Serangoon Gardens – foreign attitudes

Siva Govindasamy / Guest Writer

Emotions usually run high when Singaporeans discuss foreigners, but irrationality has reared its silly head in the ongoing debate involving the Serangoon Gardens housing estate.

Many residents are against a plan to house foreign workers at a disused school, which will be converted into a dormitory, in the estate. Given that I live nearby and have been going to the estate regularly for several years, the issue is close to my heart. Unfortunately, it has also resulted in some worrying views being aired during morning talk radio, television news programmes, and the residents’ feedback sessions.

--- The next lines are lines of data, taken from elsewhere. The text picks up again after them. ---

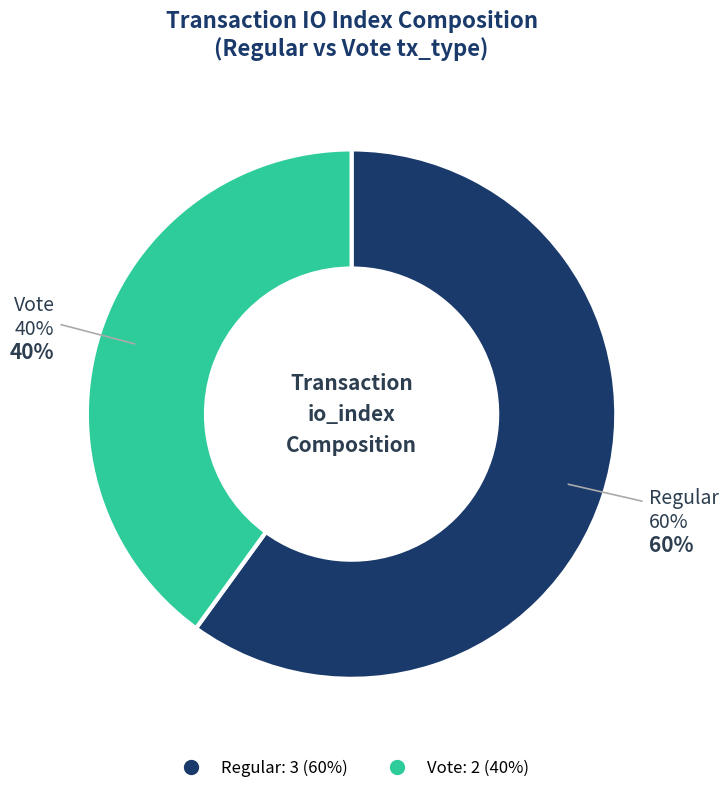

To the nearest percent, what is the combined percentage of Regular (io_index=3) and Vote (io_index=2)?

100%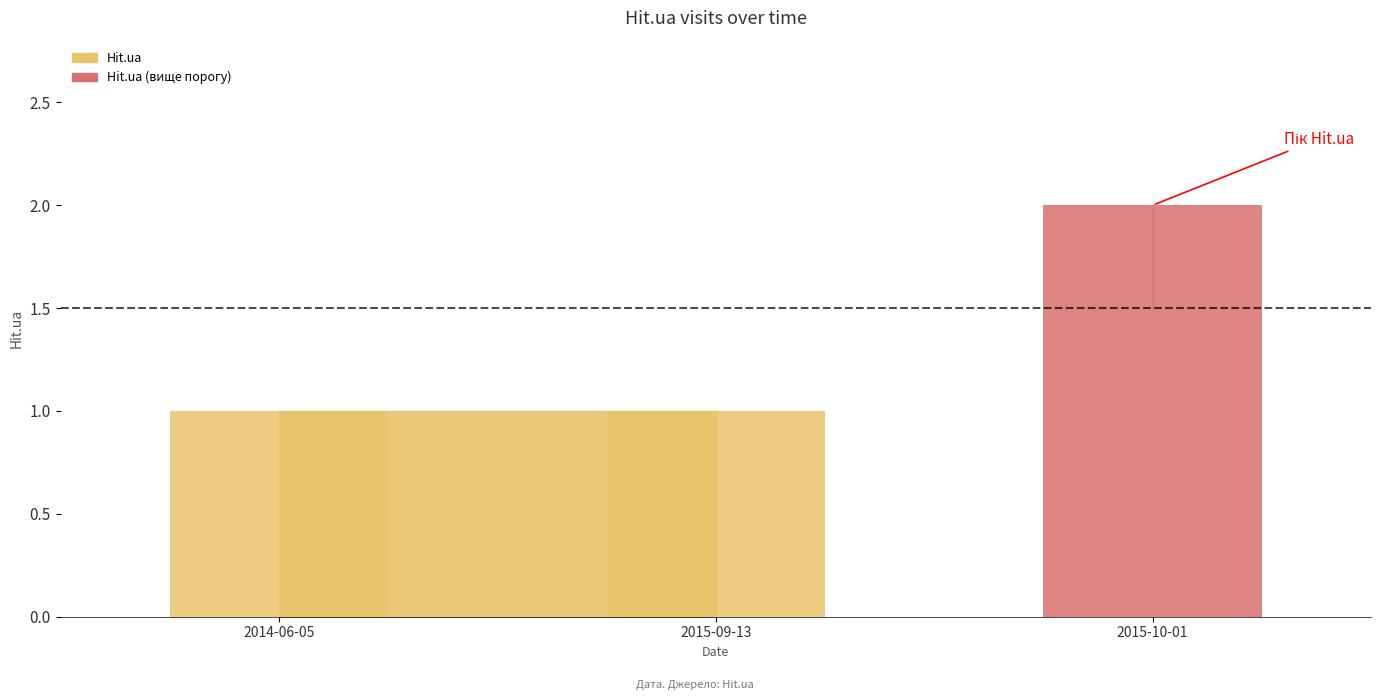

What is the ratio of the value at 2015-10-01 to the value at 2015-09-13?

2.0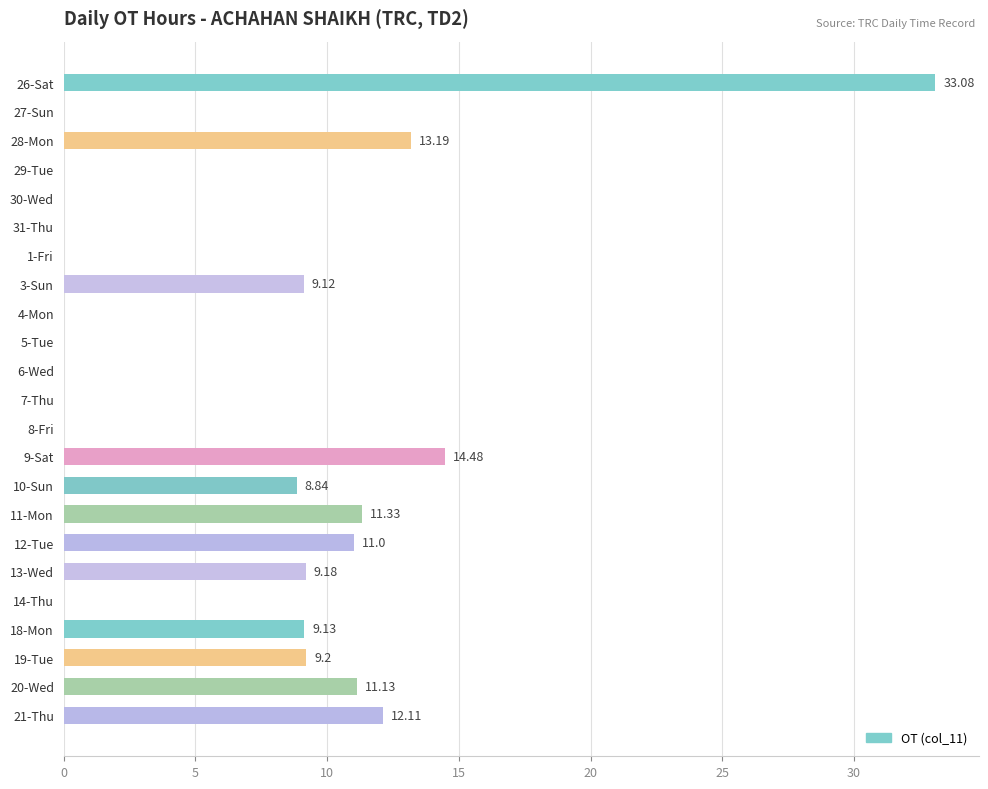

What is the sum of all values?

151.8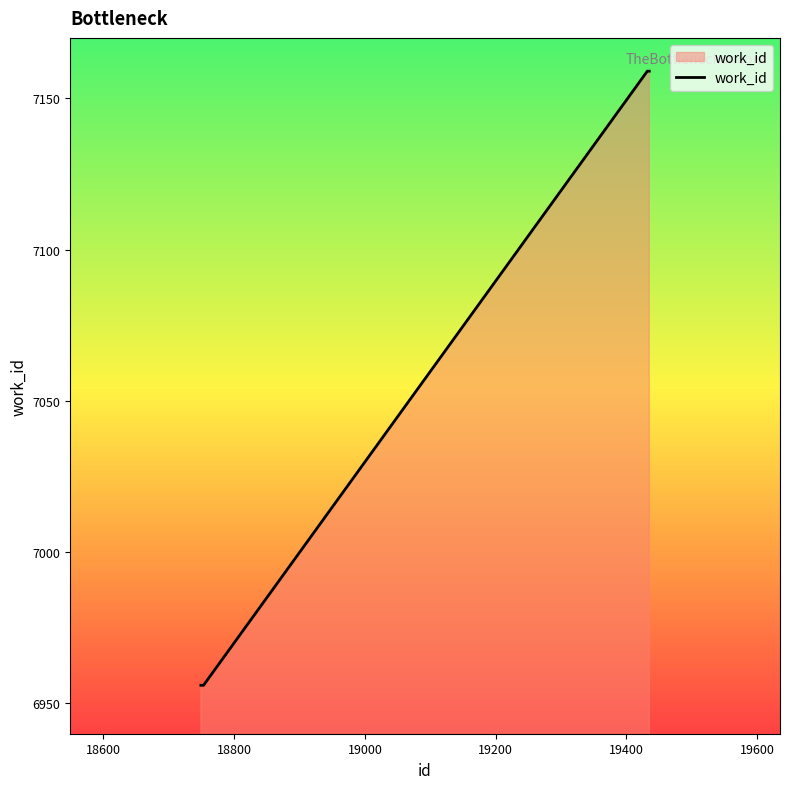

What is the greatest value displayed?

7159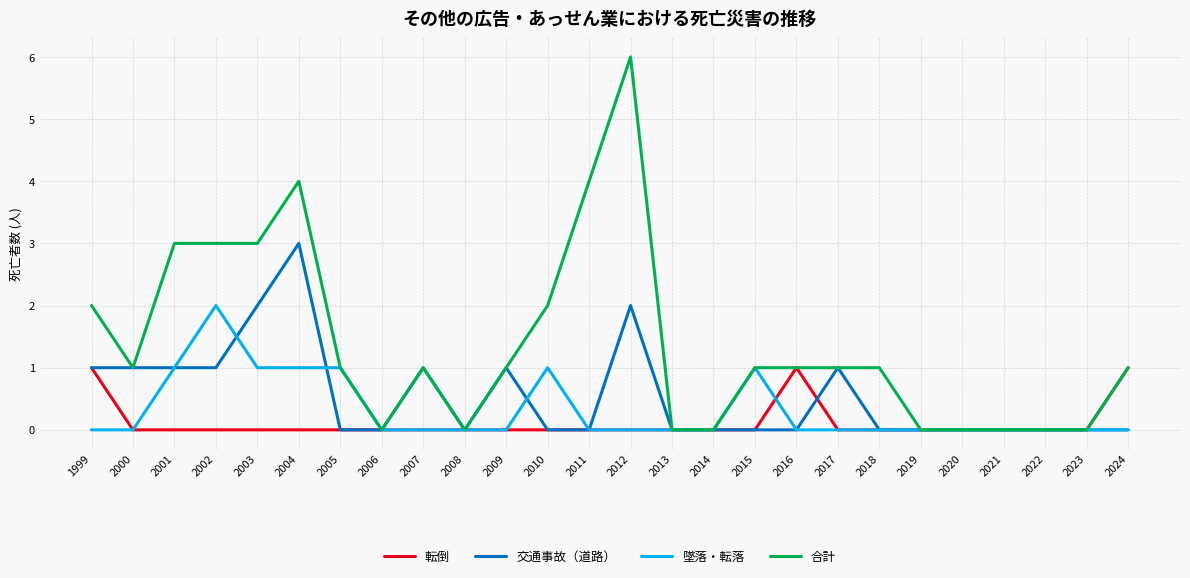

What is the greatest value displayed?

6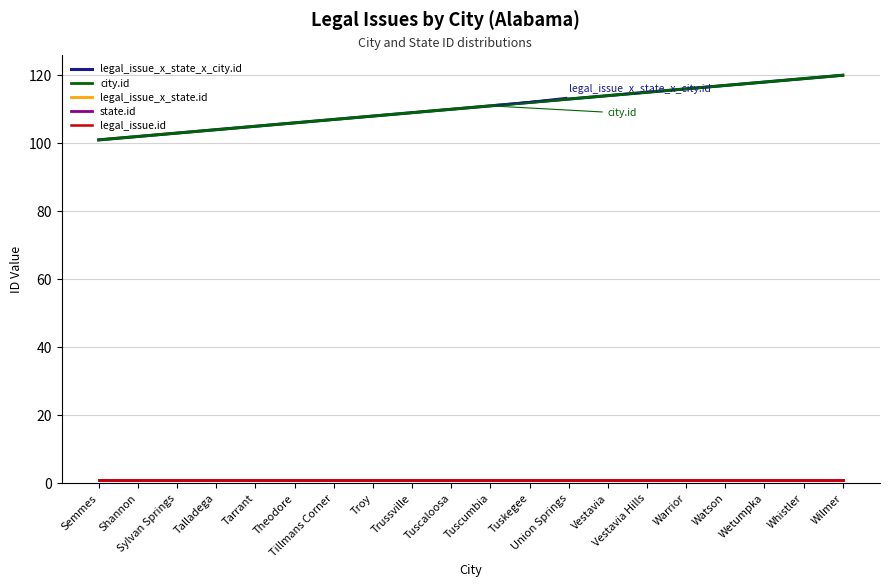

True or false: legal_issue_x_state.id and city.id intersect in this chart.

False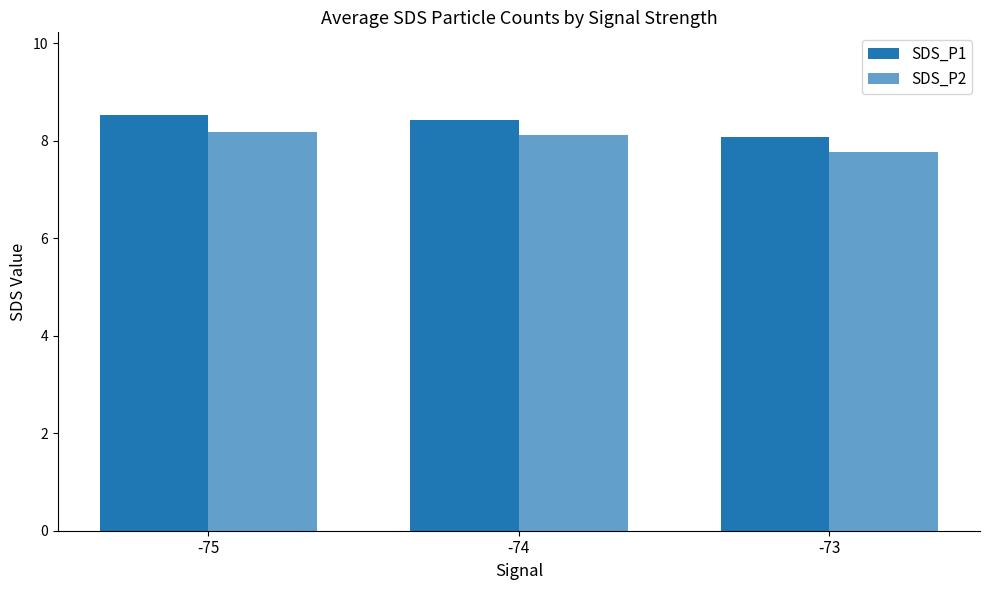

Count the number of data series in this chart.

2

Hold your breath! The foreign workers will litter and dirty the place, say some. Here is a reality check. The Keep Singapore Clean campaign has failed, and this country appears spick and span only because cleaners – many of them foreigners – are at work much earlier than most people to pick up after us.

Lock the women in! The local ladies will be stared at and harm could befall them when they come home late at night, say others. Most men I know, regardless of nationality, look at women, even leer at them. Women could be harmed anywhere, and not necessarily because there are foreign workers in the vicinity. Do not let your guard down, but do not be paranoid either. This is Singapore, for god’s sake.

Keep it original! Serangoon Gardens’ unique identity will change due to these foreign workers, several mutter. Unfortunately, the arrival of many “outsiders” has already transformed the estate over the years, and the ridiculous plans to redevelop it in the coming years will do a lot more harm to the ambience than foreign workers will.

Drunken louts! The workers will hold loud parties, consume copious amounts of alcohol, and invite strange women to their rooms. Just how is this very different from what their ostensibly more respectable counterparts – or even Singaporeans – are doing at, say Clarke Quay or Orchard Towers, or in their houses or condominium units? Expecting better behaviour from them just because they are in a workers’ dormitory sounds a tad bit hypocritical.

Anyone but them! The building is better utilised as, say, an international school than a dormitory, say a few. So it really boils down to status and asset values in this country, does it not?

Stereotypes are well and truly alive in this modern multi-ethnic metropolis. We want our own space and are selective about which foreigners will be allowed into it, making a serious dent in the attempts to evolve into a tolerant multi-cultural society.

Amid the racially tinted din, the one thing that actually makes this proposal an extremely bad idea has not had a proper hearing. The traffic in Serangoon Gardens is terrible enough as it is, and it would simply be ridiculous to increase the estate’s population without doing something about that first. The doofus who first thought up the idea has probably not been to Serangoon Gardens during peak periods.

Unfortunately, a rational reason I would have expected this pragmatic country to come up with has not had a proper hearing amid the xenophobia that engulfs the discussion.

And the bigger tragedy is that this attitude is possibly a truer reflection of what Singapore is becoming.